Эта пьеса погружает нас в атмосферу ирландской мистики. Капитан пиратского корабля Форгэл обладает волшебной арфой, способной погружать людей в грезы и заставлять видеть мир по-другому. Матросы довольны своим капитаном до тех пор, пока всё происходит в соответствии с обычными пиратскими чаяниями – грабёж, женщины и тому подобное. Но Форгэл преследует другие цели. Он хочет найти вечную, высшую, мистическую любовь, которой он не видел на земле. Этот центральный образ, не то одержимого, не то гения, возвышающегося над людьми, пугающего их, но ведущего за собой – оставляет широкое пространство для толкования и заставляет переосмыслить некоторые вещи.
В книге рассказывается история главного героя, который сталкивается с различными проблемами и препятствиями на протяжении всего своего путешествия. По пути он встречает множество второстепенных персонажей, которые играют важные роли в истории. Благодаря опыту главного героя книга исследует такие темы, как любовь, потеря, надежда и стойкость. По мере того, как главный герой преодолевает свои трудности, он усваивает ценные уроки жизни и растет как личность.
Пьеса повествует о смерти одного из главных героев ирландского эпоса.

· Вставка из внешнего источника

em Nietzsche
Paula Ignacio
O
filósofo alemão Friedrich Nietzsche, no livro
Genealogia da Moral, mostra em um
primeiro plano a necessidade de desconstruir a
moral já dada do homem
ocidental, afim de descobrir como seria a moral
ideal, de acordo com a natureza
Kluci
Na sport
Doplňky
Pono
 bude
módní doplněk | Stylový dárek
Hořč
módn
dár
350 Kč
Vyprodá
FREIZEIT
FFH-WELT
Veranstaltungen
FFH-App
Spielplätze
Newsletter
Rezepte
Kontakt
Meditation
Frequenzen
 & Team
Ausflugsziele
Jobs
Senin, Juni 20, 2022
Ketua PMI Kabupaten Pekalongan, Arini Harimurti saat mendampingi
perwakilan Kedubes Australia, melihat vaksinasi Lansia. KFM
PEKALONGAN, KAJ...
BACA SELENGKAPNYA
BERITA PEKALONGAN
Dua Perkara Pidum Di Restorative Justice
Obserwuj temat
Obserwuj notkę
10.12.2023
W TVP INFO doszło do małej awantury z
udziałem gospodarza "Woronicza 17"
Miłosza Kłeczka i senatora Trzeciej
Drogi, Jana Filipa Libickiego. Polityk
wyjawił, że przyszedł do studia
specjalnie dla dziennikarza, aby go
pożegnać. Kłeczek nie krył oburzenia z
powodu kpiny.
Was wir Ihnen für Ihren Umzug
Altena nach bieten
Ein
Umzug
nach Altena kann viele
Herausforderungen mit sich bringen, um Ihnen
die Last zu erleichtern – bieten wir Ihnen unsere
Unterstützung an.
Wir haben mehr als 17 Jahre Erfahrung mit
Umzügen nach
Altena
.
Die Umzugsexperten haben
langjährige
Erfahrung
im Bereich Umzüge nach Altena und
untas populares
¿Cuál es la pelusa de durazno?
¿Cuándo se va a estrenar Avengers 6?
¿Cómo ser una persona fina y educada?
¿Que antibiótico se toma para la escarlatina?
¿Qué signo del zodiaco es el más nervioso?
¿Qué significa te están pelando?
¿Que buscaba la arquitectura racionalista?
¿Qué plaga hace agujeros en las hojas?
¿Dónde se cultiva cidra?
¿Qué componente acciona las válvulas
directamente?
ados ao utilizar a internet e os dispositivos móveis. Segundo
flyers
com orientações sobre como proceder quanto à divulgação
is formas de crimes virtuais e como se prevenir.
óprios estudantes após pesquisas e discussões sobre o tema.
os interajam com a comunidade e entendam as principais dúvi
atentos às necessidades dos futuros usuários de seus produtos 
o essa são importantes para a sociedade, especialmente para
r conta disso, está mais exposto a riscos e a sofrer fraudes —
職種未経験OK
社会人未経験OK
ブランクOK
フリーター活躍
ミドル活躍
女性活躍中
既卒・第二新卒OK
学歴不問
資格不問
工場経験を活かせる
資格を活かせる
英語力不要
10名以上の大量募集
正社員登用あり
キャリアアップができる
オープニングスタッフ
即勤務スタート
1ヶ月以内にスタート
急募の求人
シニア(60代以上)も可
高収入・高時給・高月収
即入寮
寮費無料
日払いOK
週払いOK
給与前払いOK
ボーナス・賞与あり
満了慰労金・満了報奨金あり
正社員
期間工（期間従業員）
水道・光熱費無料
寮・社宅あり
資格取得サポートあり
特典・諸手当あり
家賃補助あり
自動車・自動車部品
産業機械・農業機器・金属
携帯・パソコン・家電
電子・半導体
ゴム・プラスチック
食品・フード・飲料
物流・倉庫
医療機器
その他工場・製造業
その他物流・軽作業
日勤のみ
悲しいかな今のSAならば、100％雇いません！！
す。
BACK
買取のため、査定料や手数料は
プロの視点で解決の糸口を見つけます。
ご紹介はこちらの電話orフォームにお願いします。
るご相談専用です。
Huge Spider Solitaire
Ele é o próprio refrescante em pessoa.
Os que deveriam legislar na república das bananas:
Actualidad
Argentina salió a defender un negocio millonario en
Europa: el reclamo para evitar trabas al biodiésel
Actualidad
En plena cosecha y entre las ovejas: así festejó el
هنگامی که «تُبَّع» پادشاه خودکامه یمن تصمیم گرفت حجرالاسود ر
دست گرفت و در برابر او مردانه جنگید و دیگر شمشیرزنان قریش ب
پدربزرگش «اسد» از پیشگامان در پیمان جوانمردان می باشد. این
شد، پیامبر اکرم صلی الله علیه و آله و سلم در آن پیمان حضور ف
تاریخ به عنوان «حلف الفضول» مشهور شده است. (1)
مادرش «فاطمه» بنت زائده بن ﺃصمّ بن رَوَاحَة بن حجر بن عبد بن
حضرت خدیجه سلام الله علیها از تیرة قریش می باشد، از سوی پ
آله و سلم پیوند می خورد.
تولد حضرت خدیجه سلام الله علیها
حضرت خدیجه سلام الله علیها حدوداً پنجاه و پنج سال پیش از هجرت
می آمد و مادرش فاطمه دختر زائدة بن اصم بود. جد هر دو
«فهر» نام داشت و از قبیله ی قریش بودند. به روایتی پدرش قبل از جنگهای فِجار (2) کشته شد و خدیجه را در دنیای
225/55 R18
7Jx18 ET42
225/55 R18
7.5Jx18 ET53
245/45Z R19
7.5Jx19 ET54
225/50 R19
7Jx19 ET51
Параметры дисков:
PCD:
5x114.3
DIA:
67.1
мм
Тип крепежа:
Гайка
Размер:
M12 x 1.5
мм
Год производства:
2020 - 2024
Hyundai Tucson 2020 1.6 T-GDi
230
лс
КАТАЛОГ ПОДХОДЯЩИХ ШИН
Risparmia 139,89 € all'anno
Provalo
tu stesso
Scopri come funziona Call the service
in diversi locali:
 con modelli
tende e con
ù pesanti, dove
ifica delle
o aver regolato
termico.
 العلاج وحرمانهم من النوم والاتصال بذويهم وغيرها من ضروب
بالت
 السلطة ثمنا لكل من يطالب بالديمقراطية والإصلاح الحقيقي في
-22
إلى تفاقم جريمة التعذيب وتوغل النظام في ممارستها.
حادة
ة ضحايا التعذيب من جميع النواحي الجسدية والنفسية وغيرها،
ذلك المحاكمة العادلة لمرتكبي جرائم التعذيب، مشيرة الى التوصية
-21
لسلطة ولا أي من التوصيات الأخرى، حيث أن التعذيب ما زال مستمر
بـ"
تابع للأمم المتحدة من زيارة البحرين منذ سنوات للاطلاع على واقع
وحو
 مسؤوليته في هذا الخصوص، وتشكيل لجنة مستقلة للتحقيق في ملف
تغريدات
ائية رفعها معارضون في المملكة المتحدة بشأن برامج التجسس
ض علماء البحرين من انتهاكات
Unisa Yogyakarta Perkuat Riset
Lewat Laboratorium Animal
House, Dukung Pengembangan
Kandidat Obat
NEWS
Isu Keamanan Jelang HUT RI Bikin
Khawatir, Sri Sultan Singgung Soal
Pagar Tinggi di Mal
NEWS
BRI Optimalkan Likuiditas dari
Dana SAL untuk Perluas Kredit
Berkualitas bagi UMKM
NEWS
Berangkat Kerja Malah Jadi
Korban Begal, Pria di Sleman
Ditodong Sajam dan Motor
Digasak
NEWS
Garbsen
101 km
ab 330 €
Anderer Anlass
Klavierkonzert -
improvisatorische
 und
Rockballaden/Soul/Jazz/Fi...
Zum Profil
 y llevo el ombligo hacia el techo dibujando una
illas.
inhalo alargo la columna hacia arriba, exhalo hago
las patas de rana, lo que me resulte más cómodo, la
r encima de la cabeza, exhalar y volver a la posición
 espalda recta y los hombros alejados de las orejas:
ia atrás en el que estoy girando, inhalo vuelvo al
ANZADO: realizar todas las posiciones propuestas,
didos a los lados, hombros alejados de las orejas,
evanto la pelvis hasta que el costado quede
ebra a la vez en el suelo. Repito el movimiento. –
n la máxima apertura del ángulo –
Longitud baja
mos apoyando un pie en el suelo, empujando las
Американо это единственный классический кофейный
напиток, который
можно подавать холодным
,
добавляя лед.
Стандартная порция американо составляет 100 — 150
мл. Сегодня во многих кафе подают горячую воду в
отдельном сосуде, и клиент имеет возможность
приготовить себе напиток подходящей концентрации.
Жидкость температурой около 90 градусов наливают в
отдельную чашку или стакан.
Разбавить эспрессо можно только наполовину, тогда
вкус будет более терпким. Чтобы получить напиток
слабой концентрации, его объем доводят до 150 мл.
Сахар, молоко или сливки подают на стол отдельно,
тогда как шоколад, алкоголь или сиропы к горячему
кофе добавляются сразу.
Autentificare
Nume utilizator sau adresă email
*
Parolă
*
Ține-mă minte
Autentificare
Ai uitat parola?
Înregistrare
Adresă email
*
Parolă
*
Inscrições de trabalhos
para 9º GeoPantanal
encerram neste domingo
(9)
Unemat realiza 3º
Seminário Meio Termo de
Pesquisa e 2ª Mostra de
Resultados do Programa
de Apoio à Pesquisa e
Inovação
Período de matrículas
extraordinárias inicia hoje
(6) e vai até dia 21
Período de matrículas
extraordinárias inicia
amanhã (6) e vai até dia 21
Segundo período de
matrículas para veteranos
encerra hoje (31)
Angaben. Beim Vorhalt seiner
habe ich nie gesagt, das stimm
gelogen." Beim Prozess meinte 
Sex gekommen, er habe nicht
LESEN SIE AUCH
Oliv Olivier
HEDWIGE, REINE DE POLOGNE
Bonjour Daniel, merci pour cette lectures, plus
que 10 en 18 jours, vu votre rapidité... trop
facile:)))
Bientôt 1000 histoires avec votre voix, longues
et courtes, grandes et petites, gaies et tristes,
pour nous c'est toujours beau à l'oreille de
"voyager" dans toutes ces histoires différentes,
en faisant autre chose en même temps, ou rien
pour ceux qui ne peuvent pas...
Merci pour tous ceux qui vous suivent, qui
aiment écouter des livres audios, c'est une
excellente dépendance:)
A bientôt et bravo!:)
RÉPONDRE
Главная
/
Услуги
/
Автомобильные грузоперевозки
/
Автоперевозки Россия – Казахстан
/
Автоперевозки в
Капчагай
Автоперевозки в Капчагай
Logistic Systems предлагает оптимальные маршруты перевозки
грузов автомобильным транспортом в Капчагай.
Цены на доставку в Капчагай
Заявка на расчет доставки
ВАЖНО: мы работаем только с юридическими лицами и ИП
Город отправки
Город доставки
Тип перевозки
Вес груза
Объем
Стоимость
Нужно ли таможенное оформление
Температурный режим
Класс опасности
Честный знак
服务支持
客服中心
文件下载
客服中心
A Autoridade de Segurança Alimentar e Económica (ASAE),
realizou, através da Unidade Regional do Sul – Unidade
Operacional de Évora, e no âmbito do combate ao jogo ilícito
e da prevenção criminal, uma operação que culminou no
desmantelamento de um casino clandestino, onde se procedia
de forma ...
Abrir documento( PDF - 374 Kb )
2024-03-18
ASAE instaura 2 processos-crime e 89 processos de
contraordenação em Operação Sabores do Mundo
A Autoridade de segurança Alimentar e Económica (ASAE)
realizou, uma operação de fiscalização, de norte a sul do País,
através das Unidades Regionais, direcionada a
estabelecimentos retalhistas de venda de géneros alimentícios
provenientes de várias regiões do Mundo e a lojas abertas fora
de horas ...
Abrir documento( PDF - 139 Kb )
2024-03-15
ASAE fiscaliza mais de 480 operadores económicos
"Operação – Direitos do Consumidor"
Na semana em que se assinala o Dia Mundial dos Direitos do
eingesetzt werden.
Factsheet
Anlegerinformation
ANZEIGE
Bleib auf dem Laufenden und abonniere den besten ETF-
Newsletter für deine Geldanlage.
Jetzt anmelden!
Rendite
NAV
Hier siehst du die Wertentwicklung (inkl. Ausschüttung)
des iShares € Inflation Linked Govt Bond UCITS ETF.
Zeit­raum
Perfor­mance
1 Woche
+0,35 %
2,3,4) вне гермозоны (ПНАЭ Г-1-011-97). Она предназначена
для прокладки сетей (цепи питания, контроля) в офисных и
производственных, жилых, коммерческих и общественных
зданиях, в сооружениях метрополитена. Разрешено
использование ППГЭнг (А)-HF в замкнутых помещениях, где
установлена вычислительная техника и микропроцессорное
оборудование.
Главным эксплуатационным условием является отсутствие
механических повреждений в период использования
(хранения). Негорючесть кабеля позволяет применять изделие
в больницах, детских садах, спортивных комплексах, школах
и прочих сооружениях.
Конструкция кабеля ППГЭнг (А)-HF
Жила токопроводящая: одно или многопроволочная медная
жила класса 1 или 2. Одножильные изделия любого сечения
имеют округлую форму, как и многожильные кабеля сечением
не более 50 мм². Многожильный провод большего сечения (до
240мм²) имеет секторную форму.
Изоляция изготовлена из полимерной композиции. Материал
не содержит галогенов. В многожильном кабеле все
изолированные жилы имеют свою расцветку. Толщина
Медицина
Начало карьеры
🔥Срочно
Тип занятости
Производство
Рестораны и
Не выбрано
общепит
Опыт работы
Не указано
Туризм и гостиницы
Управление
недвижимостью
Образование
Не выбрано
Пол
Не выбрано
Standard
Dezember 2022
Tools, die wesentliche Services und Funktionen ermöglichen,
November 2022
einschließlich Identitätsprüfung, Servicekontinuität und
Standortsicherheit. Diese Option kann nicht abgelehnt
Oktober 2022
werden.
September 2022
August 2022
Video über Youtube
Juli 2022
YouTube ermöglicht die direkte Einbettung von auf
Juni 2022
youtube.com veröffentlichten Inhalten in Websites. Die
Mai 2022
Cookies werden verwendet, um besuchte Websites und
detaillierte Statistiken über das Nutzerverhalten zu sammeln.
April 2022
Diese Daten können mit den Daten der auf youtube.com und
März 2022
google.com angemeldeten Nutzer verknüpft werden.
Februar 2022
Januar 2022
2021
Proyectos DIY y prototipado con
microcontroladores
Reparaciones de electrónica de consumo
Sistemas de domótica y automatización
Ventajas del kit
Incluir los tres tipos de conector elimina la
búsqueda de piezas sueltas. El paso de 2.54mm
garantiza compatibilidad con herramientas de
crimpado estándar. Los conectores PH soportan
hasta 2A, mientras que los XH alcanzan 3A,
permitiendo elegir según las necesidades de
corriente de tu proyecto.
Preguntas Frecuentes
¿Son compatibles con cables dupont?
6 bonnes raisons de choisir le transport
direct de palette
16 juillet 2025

Сюжет подан, как представление внутри представления. Действие, разворачивающееся в эпоху героев, оказывается обрамлено двумя сценами из современности: стариком, выходящим на сцену в самом начале и дающим наставления по работе со зрительным залом, и уличной труппой из двух музыкантов и певицы, которая воспевает героев ирландского прошлого и сравнивает их с людьми этого, дряхлого века. Пьеса, завершающая цикл посвящённый Кухулину, пронизана тоской по мифологическому прошлому, жившему по другим законам, но бывшему прекрасным не в пример настоящему.
Молодой Кухулин, один из главных героев ирландского эпоса, приплывает к ястребиному источнику, который бьёт очень редко и совсем недолго. По легенде, если выпить оттуда воды, то станешь бессмертным. У источника он встречает старика, который когда-то, будучи столь же юным, пришёл к источнику. Но ни разу ему не удавалось поймать нужный момент. И вот он уже состарился, провёл здесь большую часть жизни, а бессмертия так и не получил. Хранительница источника появляется и начинает свой волшебный танец, усыпляя старика.
Кухулин, один из главных мифологических героев ирландского эпоса, оказывается мёртвым. Вернуть его к жизни пытаются его законная жена Эмер и возлюбленная Этна Ингуба. Но дух, который может вернуть его к жизни, ставит условие, что Кухулин оживёт, только если Эмер откажется от надежд на то, что он снова полюбит её. Та, терпевшая неверность всю их совместную жизнь, вдруг чувствует ревность. Именно в тот момент, когда надо отказаться от надежды на возвращение к былому счастью, которая поддерживала её всё это время.